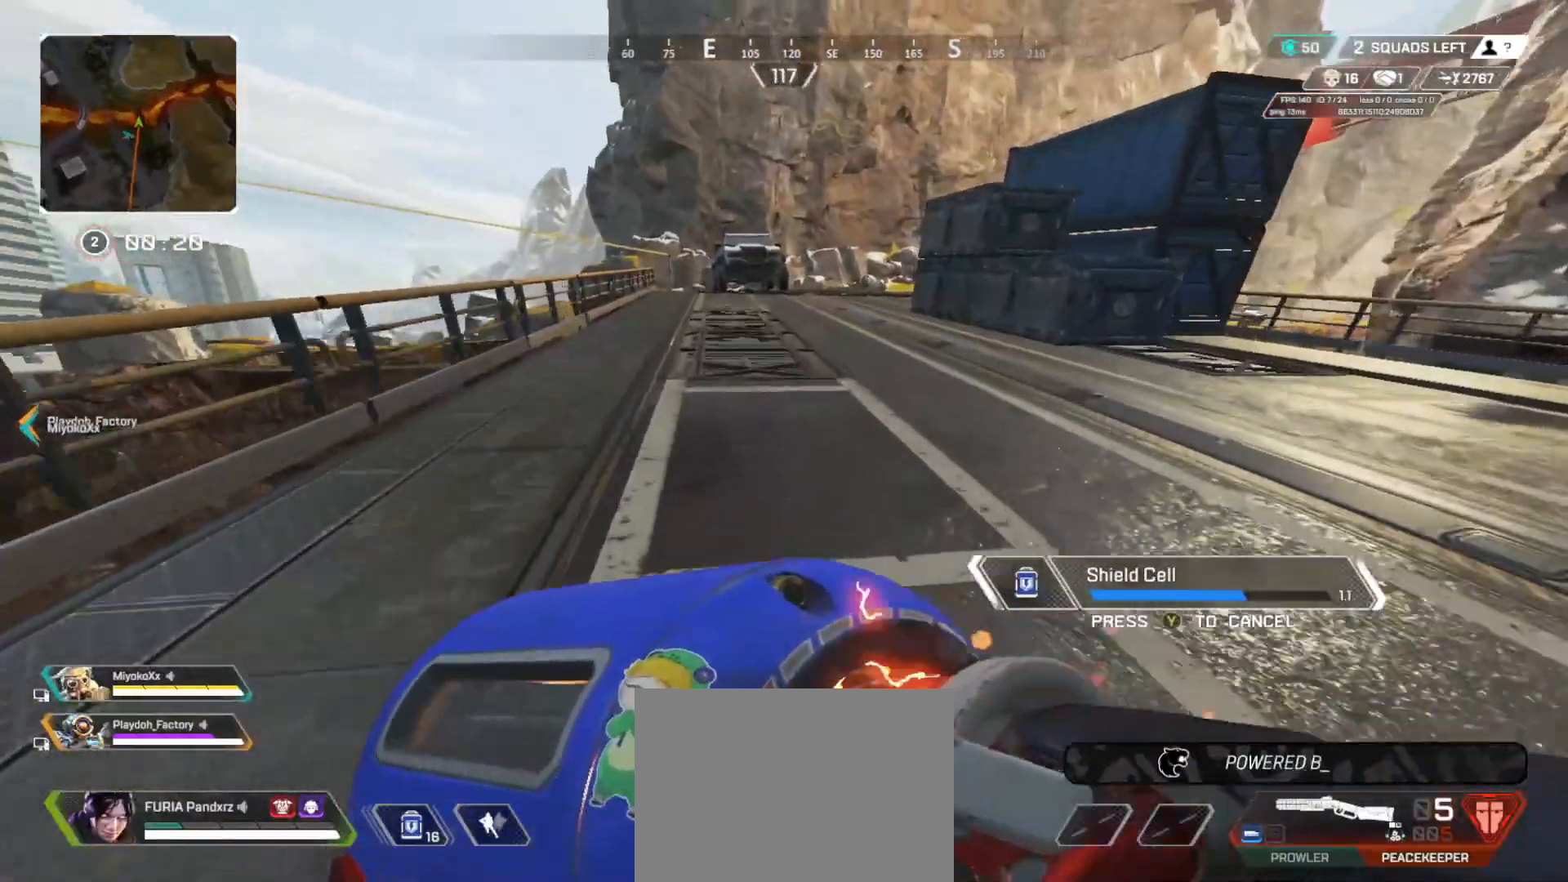
{"buttons": [], "left_stick": "up", "right_stick": "center", "button_events": []}
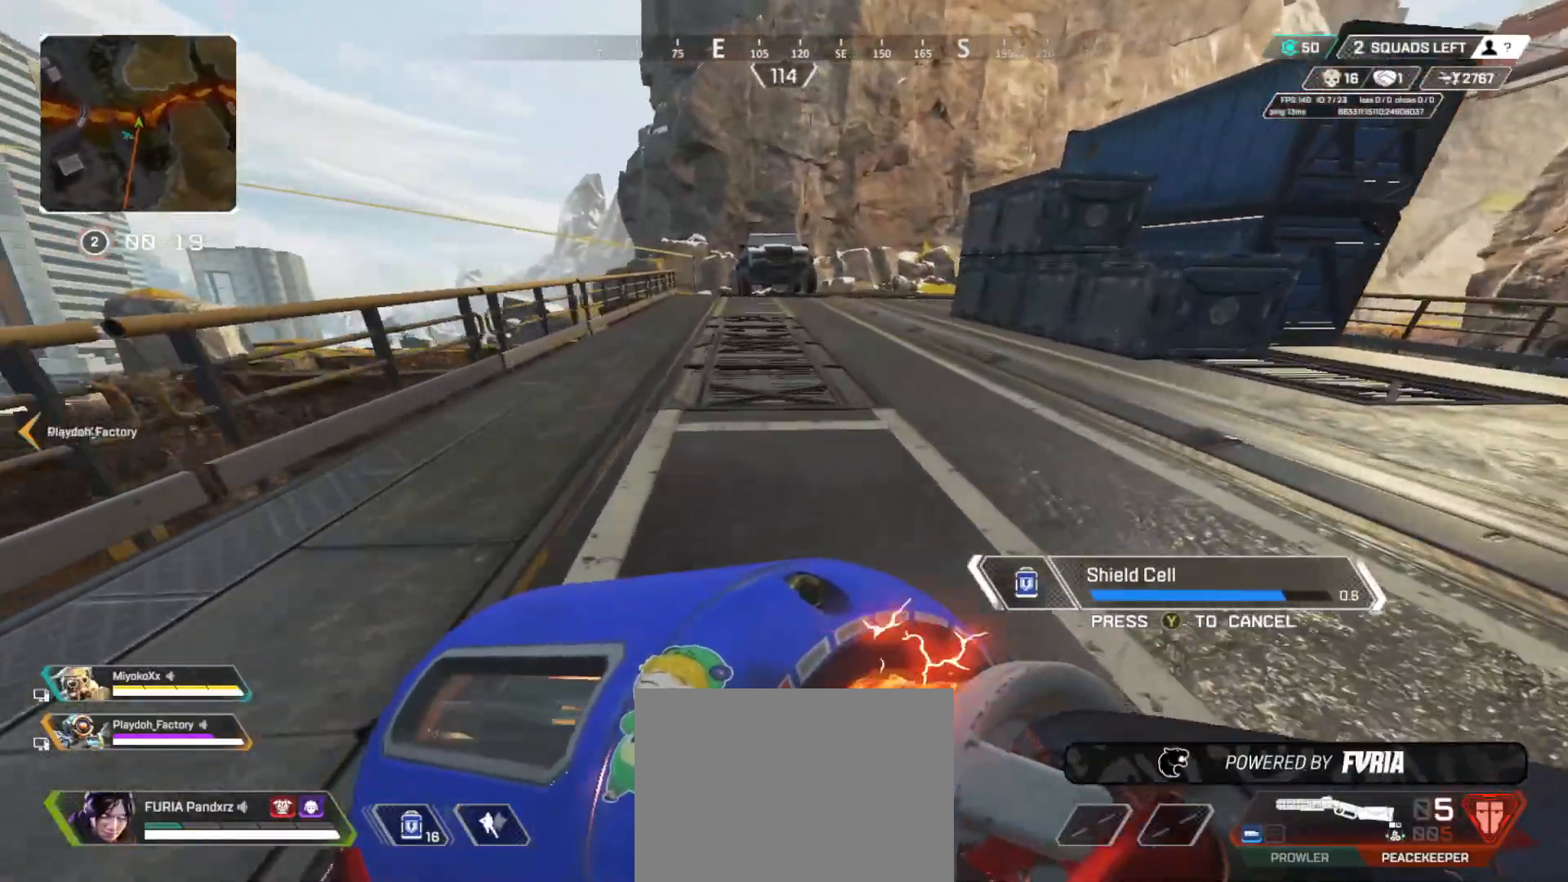
{"buttons": [], "left_stick": "up", "right_stick": "center", "button_events": []}
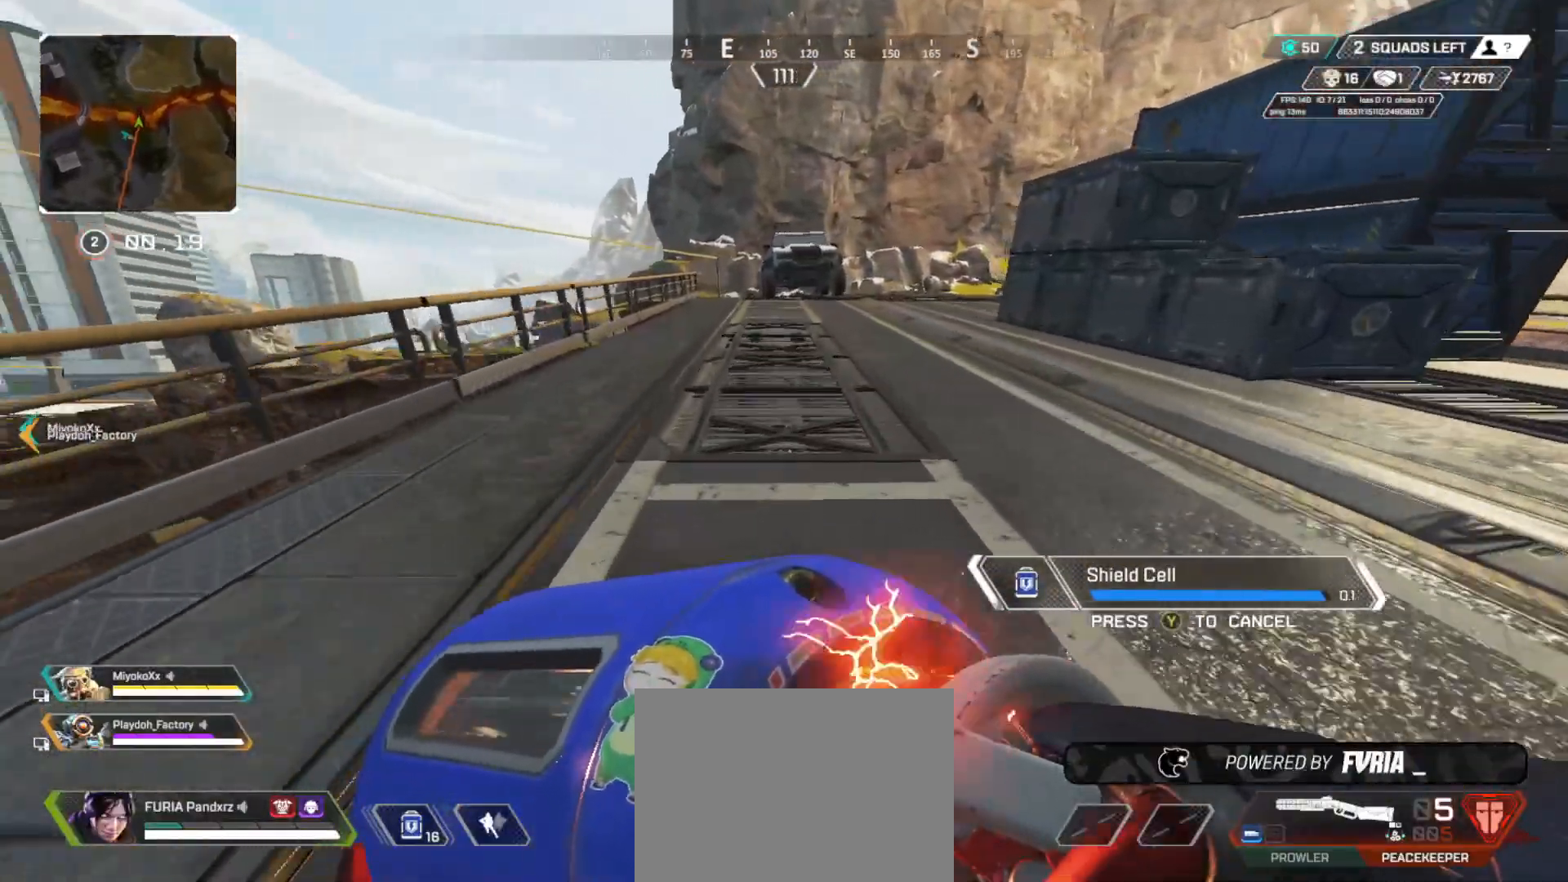
{"buttons": [], "left_stick": "up", "right_stick": "center", "button_events": [[367, "L3", "down"], [468, "L3", "up"]]}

Exercise requirements -
Could you reproduce all of the data above exactly and skip any image?

Result of this exercise -
{"buttons": [], "left_stick": "up", "right_stick": "center", "button_events": []}
{"buttons": [], "left_stick": "up", "right_stick": "center", "button_events": []}
{"buttons": [], "left_stick": "up", "right_stick": "center", "button_events": [[367, "L3", "down"], [468, "L3", "up"]]}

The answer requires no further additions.